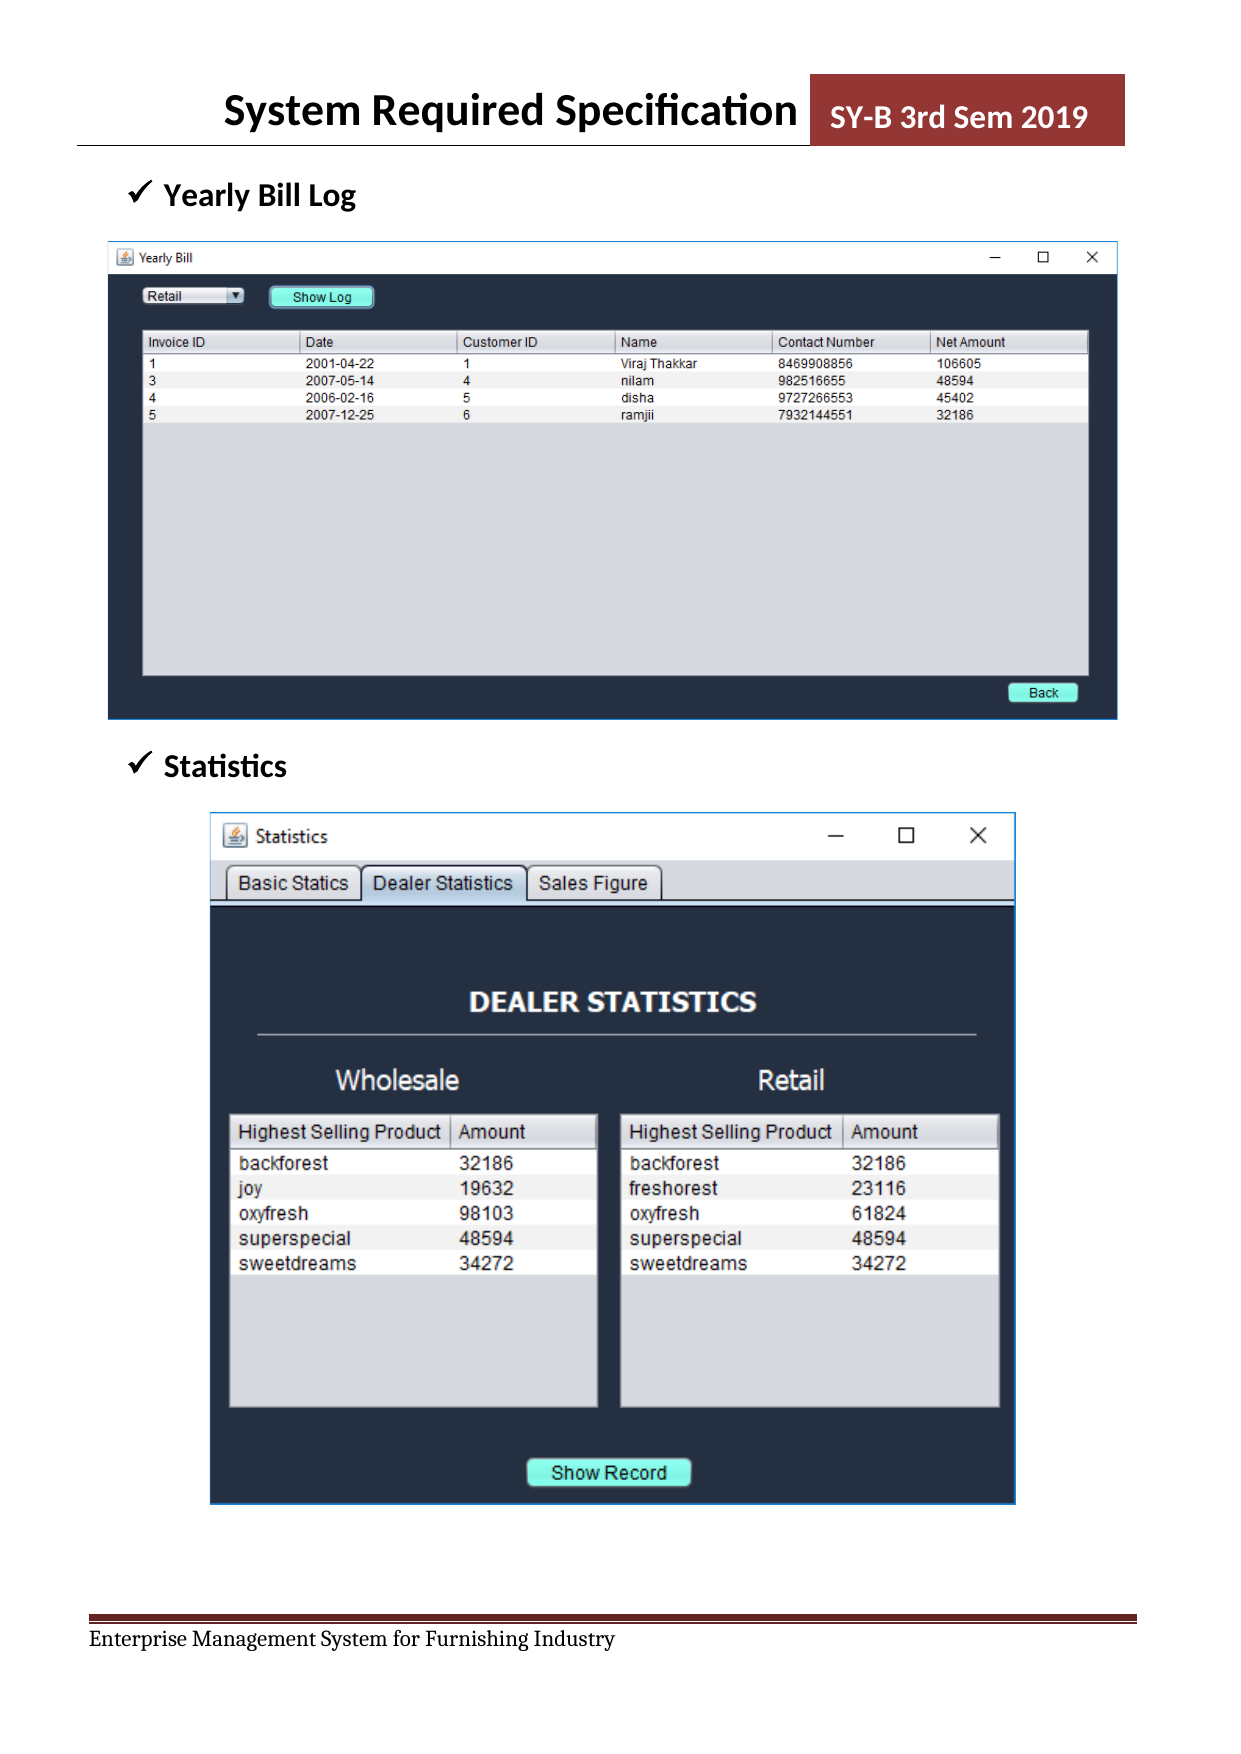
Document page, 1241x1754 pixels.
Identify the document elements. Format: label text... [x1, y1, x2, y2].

picture [209, 812, 1016, 1505]
list Yearly Bill Log [126, 174, 1137, 214]
picture [107, 241, 1118, 720]
list Statistics [126, 744, 1137, 785]
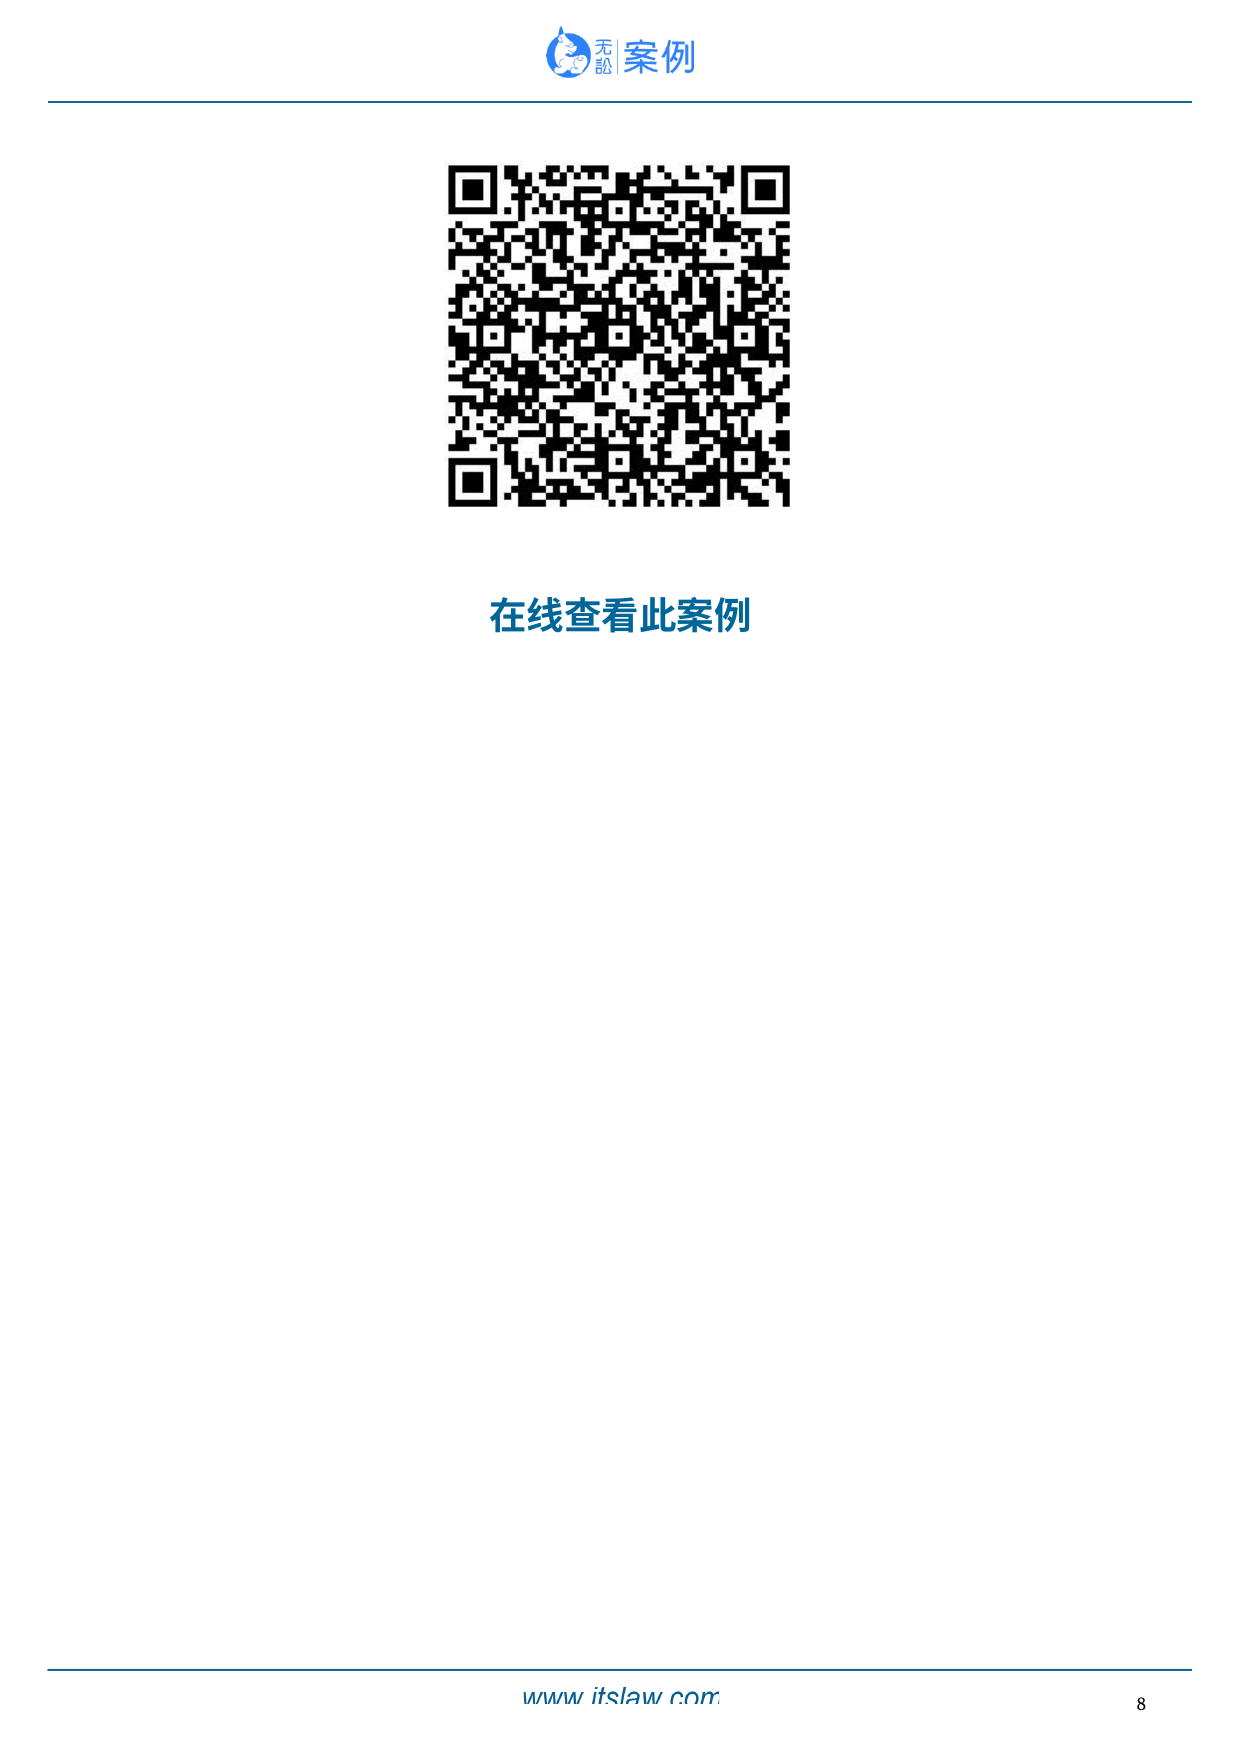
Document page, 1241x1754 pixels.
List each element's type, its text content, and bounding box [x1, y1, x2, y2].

picture [546, 26, 694, 78]
picture [411, 128, 829, 546]
picture [523, 1687, 720, 1704]
text 在线查看此案例 [94, 569, 1146, 657]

→ **Your assignment**
Your copy should hold every record word for word and none of the pictures.

→ **Final answer**
Document page, 1241x1754 pixels.
Identify the document elements. Format: label text... [x1, y1, x2, y2].

picture [209, 812, 1016, 1505]
list Yearly Bill Log [126, 174, 1137, 214]
picture [107, 241, 1118, 720]
list Statistics [126, 744, 1137, 785]
Document page, 1241x1754 pixels.
List each element's type, its text content, and bounding box [x1, y1, x2, y2].

picture [546, 26, 694, 78]
picture [411, 128, 829, 546]
picture [523, 1687, 720, 1704]
text 在线查看此案例 [94, 569, 1146, 657]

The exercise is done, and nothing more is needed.